[Exercise prompt]: Exact copy, no pictures: return only the lines below from the line with "Judge from the" up to and including the line with "Proofreading, a fruit".

▬▬▬▬▬▬▬▬▬▬

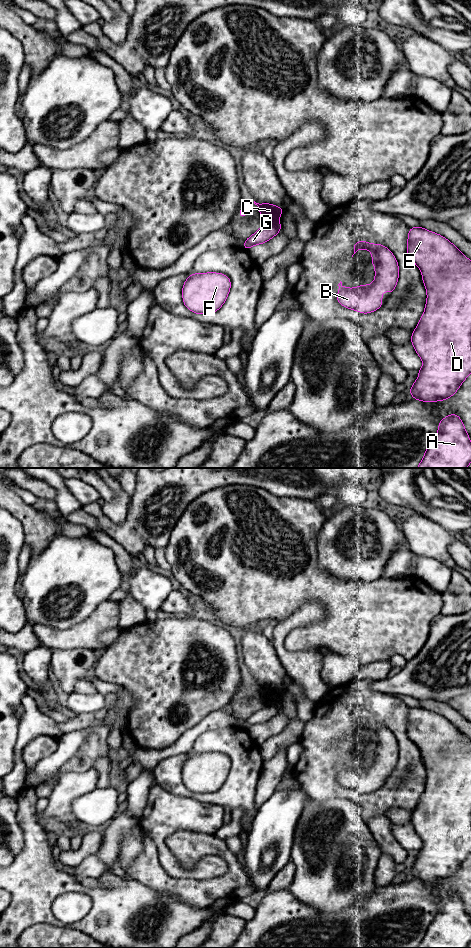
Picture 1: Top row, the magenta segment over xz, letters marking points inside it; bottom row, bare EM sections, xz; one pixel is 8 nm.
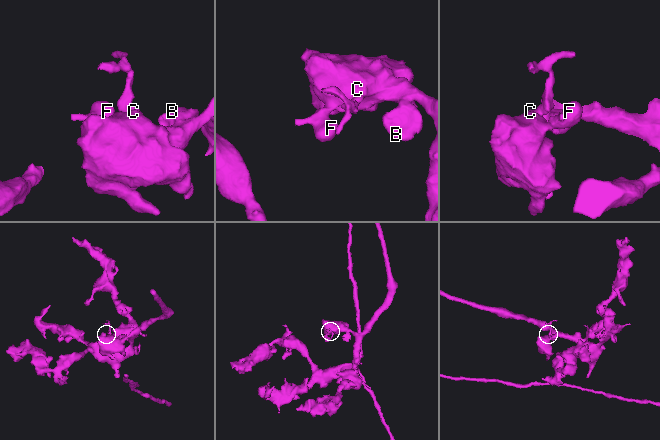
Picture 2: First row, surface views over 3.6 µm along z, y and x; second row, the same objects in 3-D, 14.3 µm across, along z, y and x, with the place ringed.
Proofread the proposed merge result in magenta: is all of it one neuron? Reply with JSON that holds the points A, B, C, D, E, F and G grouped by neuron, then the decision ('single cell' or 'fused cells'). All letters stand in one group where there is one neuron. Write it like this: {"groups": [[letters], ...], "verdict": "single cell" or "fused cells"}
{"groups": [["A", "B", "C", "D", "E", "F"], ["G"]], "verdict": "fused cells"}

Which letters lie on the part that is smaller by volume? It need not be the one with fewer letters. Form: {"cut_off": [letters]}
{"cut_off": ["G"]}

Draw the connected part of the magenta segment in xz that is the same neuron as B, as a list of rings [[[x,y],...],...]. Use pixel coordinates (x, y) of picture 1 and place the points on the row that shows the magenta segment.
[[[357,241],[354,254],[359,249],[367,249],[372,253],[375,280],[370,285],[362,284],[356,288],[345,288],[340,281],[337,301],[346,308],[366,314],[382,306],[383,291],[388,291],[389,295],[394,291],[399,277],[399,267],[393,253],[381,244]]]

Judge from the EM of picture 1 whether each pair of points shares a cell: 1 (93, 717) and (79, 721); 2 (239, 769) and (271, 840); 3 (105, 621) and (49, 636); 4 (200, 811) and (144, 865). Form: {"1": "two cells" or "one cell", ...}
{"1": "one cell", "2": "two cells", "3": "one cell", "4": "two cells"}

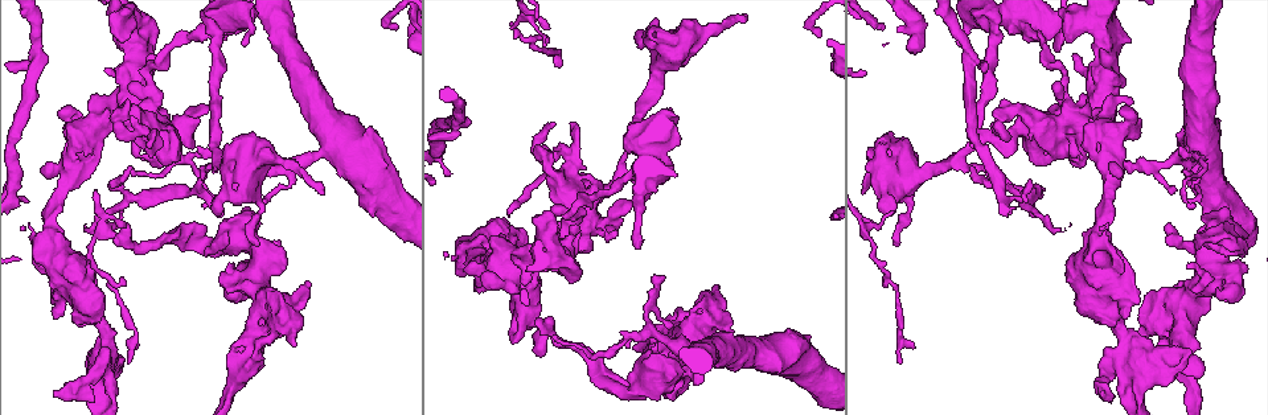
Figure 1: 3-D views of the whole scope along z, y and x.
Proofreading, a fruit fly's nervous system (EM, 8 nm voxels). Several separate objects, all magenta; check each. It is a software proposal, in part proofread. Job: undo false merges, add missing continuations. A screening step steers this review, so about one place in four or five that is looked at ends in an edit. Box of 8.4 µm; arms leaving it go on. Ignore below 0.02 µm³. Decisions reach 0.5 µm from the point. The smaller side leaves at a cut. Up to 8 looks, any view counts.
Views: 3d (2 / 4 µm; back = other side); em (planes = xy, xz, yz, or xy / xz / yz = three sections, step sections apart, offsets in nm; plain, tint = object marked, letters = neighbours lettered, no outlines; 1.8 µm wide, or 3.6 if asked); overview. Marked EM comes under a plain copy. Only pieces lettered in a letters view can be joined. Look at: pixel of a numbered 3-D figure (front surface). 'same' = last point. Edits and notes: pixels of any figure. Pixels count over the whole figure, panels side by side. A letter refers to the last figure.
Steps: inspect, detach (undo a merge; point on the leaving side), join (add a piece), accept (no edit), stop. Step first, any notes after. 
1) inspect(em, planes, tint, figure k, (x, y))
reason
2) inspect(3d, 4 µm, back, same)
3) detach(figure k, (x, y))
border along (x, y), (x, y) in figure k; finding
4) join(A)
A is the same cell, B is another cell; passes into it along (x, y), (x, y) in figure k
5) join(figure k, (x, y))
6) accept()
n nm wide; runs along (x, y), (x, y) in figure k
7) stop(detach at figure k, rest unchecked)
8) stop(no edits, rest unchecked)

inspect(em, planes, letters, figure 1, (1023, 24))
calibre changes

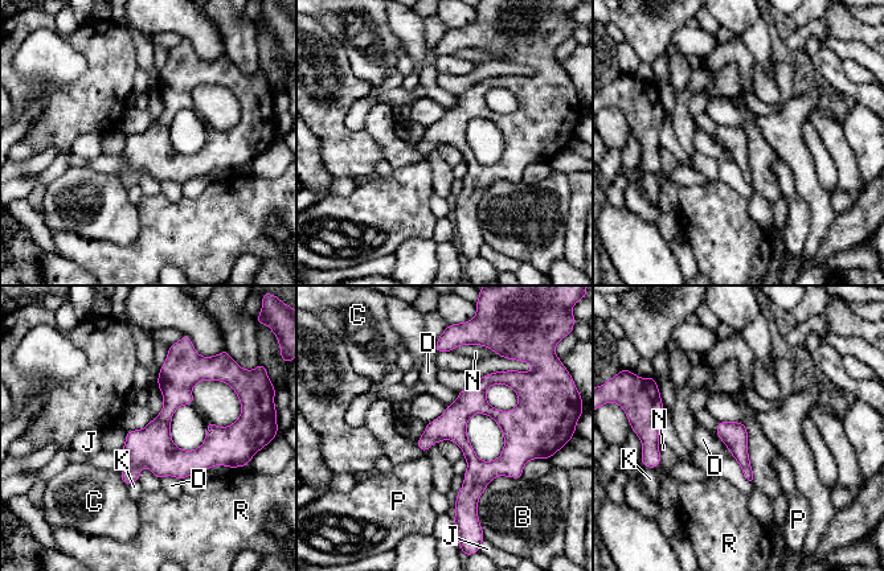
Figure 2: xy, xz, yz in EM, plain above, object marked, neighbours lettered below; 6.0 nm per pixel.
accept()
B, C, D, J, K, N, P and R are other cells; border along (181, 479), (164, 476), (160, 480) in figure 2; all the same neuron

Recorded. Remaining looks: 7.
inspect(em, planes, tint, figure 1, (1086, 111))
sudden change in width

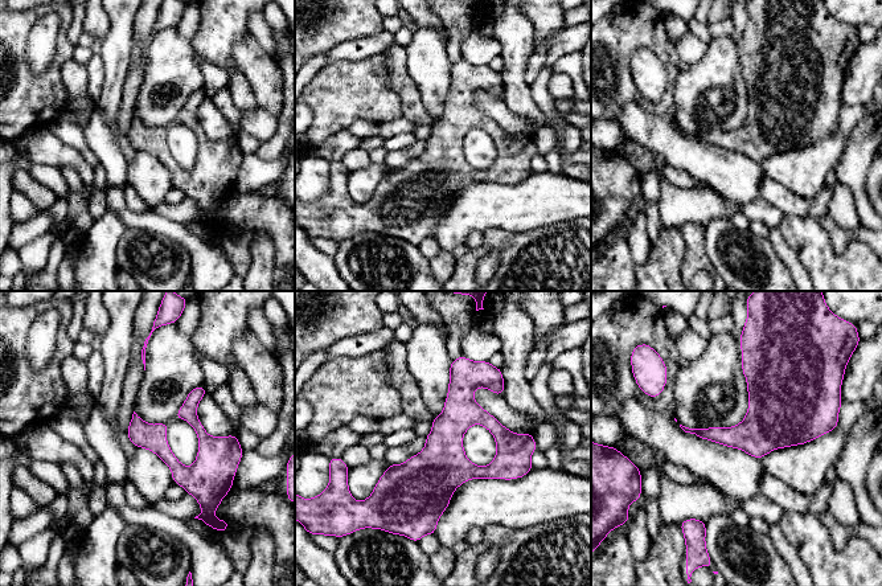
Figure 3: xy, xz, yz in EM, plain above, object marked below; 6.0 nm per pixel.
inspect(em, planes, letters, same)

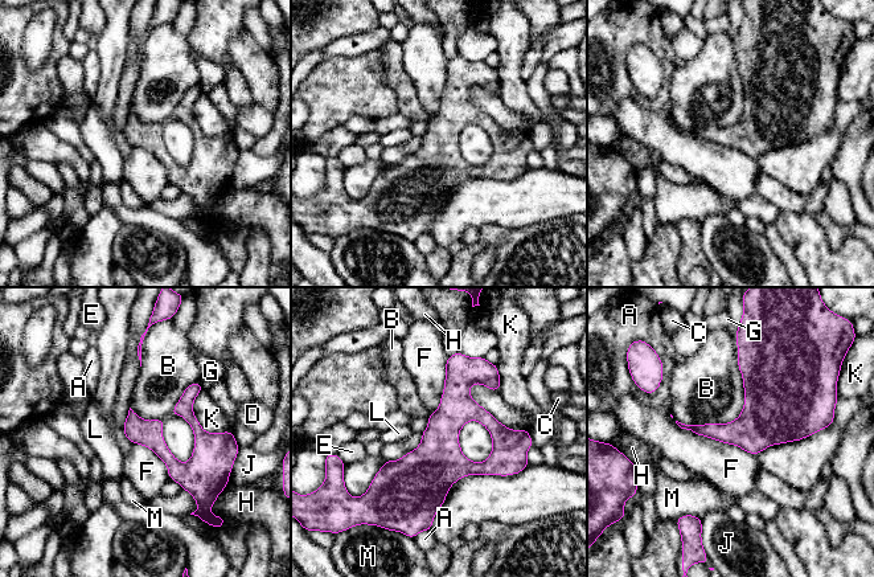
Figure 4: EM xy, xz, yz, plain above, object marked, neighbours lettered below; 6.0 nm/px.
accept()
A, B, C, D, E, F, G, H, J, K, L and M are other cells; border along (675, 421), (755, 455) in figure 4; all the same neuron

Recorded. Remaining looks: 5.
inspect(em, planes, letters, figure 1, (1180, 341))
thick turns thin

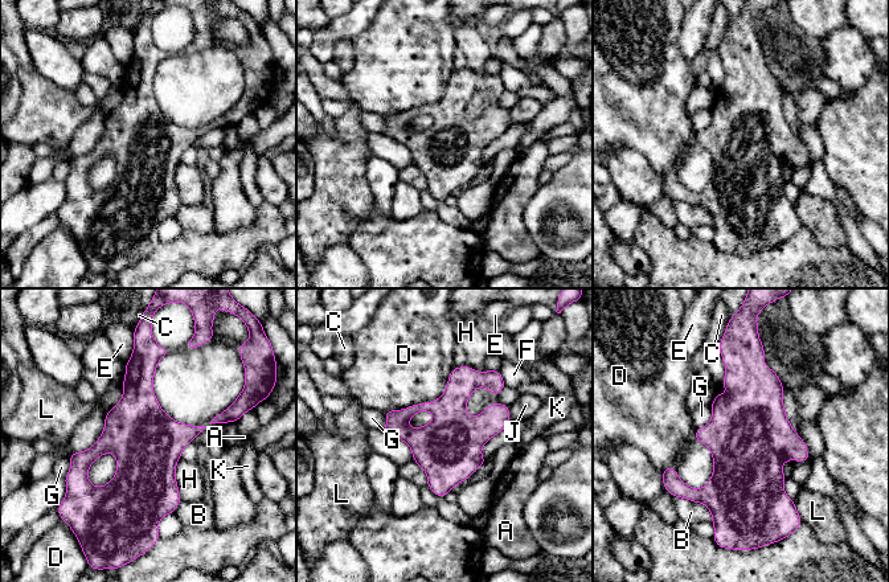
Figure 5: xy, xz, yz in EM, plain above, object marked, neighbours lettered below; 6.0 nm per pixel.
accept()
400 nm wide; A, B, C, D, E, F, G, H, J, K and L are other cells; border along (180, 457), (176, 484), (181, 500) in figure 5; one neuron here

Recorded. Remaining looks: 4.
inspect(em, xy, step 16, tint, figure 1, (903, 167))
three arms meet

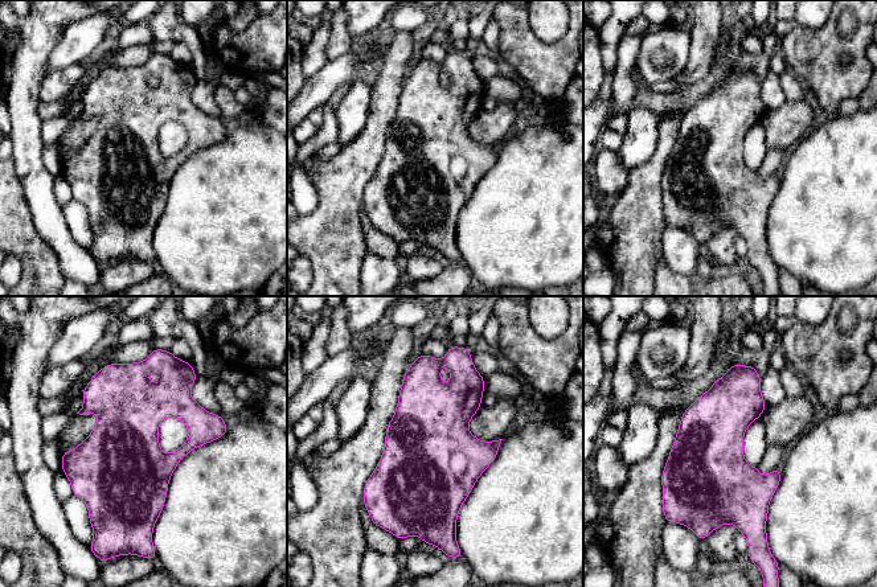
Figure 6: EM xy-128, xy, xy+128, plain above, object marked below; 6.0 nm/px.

▬▬▬▬▬▬▬▬▬▬

[Solved problem]:
Judge from the EM of picture 1 whether each pair of points shares a cell: 1 (93, 717) and (79, 721); 2 (239, 769) and (271, 840); 3 (105, 621) and (49, 636); 4 (200, 811) and (144, 865). Form: {"1": "two cells" or "one cell", ...}
{"1": "one cell", "2": "two cells", "3": "one cell", "4": "two cells"}

Figure 1: 3-D views of the whole scope along z, y and x.
Proofreading, a fruit fly's nervous system (EM, 8 nm voxels). Several separate objects, all magenta; check each. It is a software proposal, in part proofread. Job: undo false merges, add missing continuations. A screening step steers this review, so about one place in four or five that is looked at ends in an edit. Box of 8.4 µm; arms leaving it go on. Ignore below 0.02 µm³. Decisions reach 0.5 µm from the point. The smaller side leaves at a cut. Up to 8 looks, any view counts.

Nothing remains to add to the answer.